Carl Ward Dudley (1910–1973) was an American film director and producer. He was best known for directing and producing short travelogues.

==Biography==

===Early life===
Carl Ward Dudley was born on December 31, 1910, in Little Rock, Arkansas.

===Career===
He became a film director and producer. Indeed, in 1944, he founded the Dudley Pictures Corporation, a film production company.

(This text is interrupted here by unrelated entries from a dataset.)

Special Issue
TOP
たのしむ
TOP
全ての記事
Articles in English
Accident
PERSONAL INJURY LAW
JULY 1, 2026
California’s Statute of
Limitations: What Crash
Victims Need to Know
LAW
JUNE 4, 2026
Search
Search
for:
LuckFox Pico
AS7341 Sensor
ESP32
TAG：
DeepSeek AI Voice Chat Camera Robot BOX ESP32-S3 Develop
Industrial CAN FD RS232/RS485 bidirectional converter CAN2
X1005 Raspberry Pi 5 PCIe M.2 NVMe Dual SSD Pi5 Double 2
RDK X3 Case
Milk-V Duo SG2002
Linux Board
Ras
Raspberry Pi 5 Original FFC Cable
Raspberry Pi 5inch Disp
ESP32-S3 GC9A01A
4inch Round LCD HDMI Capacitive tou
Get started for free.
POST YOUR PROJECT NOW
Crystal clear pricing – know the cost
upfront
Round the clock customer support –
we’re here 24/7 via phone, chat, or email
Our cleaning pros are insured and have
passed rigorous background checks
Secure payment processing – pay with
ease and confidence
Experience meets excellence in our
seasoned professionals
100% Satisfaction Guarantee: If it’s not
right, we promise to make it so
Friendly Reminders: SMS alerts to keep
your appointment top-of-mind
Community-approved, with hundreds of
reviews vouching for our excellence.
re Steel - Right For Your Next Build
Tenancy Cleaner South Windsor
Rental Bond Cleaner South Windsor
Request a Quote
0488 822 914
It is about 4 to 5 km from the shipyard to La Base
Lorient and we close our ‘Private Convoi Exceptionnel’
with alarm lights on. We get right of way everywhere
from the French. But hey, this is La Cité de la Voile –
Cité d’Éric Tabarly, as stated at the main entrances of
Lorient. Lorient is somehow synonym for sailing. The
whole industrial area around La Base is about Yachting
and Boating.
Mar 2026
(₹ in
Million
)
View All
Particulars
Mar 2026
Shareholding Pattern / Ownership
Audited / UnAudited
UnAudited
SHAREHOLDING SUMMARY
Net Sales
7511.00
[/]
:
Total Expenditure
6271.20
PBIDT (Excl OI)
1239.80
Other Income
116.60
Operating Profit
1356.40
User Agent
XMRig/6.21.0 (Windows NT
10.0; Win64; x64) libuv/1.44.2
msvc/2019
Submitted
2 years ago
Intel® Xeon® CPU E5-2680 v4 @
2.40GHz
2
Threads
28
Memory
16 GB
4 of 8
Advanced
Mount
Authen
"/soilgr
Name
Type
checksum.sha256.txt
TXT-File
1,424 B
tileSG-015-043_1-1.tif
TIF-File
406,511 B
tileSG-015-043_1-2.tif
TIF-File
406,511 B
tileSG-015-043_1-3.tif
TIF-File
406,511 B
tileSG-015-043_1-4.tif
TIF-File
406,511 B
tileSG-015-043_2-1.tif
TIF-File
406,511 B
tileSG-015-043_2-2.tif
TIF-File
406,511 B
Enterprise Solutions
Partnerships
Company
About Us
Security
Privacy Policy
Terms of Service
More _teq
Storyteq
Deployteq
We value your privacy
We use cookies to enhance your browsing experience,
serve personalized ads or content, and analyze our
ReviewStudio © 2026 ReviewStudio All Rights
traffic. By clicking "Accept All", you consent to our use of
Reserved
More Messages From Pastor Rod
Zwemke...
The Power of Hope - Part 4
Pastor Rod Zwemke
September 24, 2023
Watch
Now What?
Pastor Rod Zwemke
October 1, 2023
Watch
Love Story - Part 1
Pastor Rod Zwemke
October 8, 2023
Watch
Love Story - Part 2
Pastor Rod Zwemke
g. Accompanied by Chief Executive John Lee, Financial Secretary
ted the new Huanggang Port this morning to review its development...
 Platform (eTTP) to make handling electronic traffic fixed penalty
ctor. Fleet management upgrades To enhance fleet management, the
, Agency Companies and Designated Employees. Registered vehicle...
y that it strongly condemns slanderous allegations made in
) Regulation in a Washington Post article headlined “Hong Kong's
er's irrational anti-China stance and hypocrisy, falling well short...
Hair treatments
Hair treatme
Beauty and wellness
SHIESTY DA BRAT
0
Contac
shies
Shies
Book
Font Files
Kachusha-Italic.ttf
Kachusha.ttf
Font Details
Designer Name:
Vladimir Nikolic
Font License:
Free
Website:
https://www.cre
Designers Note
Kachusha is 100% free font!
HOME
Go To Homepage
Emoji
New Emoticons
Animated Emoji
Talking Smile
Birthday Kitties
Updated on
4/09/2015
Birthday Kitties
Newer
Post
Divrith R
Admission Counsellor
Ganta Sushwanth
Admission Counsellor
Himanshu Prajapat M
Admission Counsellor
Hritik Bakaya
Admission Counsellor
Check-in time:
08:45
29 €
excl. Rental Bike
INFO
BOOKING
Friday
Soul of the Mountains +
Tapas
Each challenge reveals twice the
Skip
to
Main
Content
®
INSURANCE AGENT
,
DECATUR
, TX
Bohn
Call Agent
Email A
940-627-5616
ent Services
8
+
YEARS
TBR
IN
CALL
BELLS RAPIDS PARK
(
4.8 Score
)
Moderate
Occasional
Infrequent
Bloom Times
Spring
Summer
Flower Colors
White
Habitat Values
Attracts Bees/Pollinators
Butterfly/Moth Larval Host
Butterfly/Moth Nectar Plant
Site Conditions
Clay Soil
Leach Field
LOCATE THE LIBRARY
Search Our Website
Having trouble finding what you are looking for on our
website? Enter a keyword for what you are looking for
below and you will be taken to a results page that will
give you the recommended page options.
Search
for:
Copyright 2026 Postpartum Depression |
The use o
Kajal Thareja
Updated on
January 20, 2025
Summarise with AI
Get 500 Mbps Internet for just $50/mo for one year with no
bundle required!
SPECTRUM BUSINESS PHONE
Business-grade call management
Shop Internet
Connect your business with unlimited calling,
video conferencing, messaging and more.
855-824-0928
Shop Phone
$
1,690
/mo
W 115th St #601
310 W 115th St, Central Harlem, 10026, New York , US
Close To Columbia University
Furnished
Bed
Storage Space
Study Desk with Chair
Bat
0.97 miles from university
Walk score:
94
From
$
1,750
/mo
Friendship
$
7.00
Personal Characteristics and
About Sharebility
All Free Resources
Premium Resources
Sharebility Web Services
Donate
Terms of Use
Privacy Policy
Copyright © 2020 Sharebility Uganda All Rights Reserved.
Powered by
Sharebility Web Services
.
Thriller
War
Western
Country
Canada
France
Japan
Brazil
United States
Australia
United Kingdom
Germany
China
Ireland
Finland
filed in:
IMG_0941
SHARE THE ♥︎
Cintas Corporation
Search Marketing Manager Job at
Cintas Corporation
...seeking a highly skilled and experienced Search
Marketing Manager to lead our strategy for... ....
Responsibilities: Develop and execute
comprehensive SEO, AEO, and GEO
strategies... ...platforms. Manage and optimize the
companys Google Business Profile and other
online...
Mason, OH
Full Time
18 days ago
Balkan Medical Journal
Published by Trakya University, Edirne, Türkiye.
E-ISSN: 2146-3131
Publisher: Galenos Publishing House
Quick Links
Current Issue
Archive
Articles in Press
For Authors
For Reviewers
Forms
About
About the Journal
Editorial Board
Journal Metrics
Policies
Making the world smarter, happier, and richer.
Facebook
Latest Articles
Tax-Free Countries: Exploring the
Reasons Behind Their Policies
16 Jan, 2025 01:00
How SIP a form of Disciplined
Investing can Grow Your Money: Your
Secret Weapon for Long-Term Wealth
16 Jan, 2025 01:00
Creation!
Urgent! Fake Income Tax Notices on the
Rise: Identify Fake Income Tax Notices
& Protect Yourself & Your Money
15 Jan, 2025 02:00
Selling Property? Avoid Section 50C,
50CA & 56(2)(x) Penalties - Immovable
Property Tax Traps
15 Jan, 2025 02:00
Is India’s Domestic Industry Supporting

In the 1950s, he produced thirty documentary shorts in the This World of Ours series. In 1958, he directed and produced the Cinerama feature South Seas Adventure.

===Personal life===
He married Eleanor Murphy, the sister of screenwriter Richard Murphy (1912-1993). One of their daughters, Carol Ward Dudley, married producer Gabriel Katzka (1931–1990).

===Death===
He died on September 2, 1973, in Hong Kong.

==Filmography==

===As a director===
- Our African Frontier (documentary, short film, 1943).
- Our Alaskan Frontier (documentary, short film, 1943).
- Star Spangled City (documentary, short film, 1946).
- All Aboard (short film, 1946).
- Rhythm of a Big City (documentary, short film, 1948).
- Pigskin Skill (short film, 1948).
- Cradle of the Republic (documentary, short film, 1949).
- Hawaiian Sports (short film, 1951).
- Aloha Nui (documentary, short film, 1953).
- Fish Tales (short film, 1954).
- Coney Island Holiday (documentary, short film, 1954).
- Below the Rio Grande (documentary, short film, 1954).
- Valley of the Sun (documentary, short film, 1954).
- Sportsman's Holiday (documentary, short film, 1955).
- Journey to the Sea (documentary, short film, 1955).
- Heart of an Empire (documentary, short film, 1955).
- VistaVision Visits Gibraltar (documentary, short film, 1956).
- VistaVision Visits Panama (documentary, short film, 1956).
- Viva! Cuba (documentary, short film, 1956).
- Magic in the Sun (documentary, short film, 1956).
- Under Carib Skies (documentary, short film, 1957).
- South Seas Adventure (1958)

===As a producer===
- This World of Ours: Norway (documentary, short film, 1950).
- This World of Ours: Denmark (documentary, short film, 1950).
- This World of Ours: Glacier National Park (documentary, short film, 1950).
- This World of Ours: Sweden (documentary, short film, 1950).
- This World of Ours: France (documentary, short film, 1950).
- This World of Ours: Holland (documentary, short film, 1950).
- This World of Ours: London (documentary, short film, 1951).
- This World of Ours: Portugal (documentary, short film, 1951).
- This World of Ours: Spain (documentary, short film, 1951).
- This World of Ours: England (documentary, short film, 1951).
- This World of Ours: Hawaii (documentary, short film, 1951).
- This World of Ours: Greece (documentary, short film, 1951).
- This World of Ours: Belgium (documentary, short film, 1951).
- This World of Ours: Switzerland (documentary, short film, 1951).
- This World of Ours: Italy (documentary, short film, 1951).
- This World of Ours: Egypt (documentary, short film, 1951).
- This World of Ours: Puerto Rico (documentary, short film, 1952).
- This World of Ours: Chile (documentary, short film, 1952).
- This World of Ours: India (documentary, short film, 1952).
- This World of Ours: Ceylon (documentary, short film, 1953).
- This World of Ours: Singapore (documentary, short film, 1953).
- This World of Ours: Germany (documentary, short film, 1953).
- This World of Ours: Japan (documentary, short film, 1953).
- This World of Ours: Hong Kong (documentary, short film, 1954).
- This World of Ours: Formosa (documentary, short film, 1954).
- This World of Ours: Ireland (documentary, short film, 1954).
- This World of Ours: Thailand (documentary, short film, 1954).
- This World of Ours: Bali (documentary, short film, 1954).
- This World of Ours: Venezuela (documentary, short film, 1955).
- The Mississippi Traveler (documentary, short film, 1955).
- This World of Ours: Caribbean Sky Cruise (documentary, short film, 1955).
- This World of Ours: Turkey (documentary, short film, 1955).
- VistaVision Visits Gibraltar (documentary, short film, 1956).
- Hero on Horseback (documentary, short film, 1956).
- VistaVision Visits Panama (documentary, short film, 1956).
- VistaVision Visits Austria (documentary, short film, 1956).
- South Seas Adventure (1958).

===As an executive producer===
- Tobor the Great (1954).
- The Days of Our Years (short film, documentary, 1955).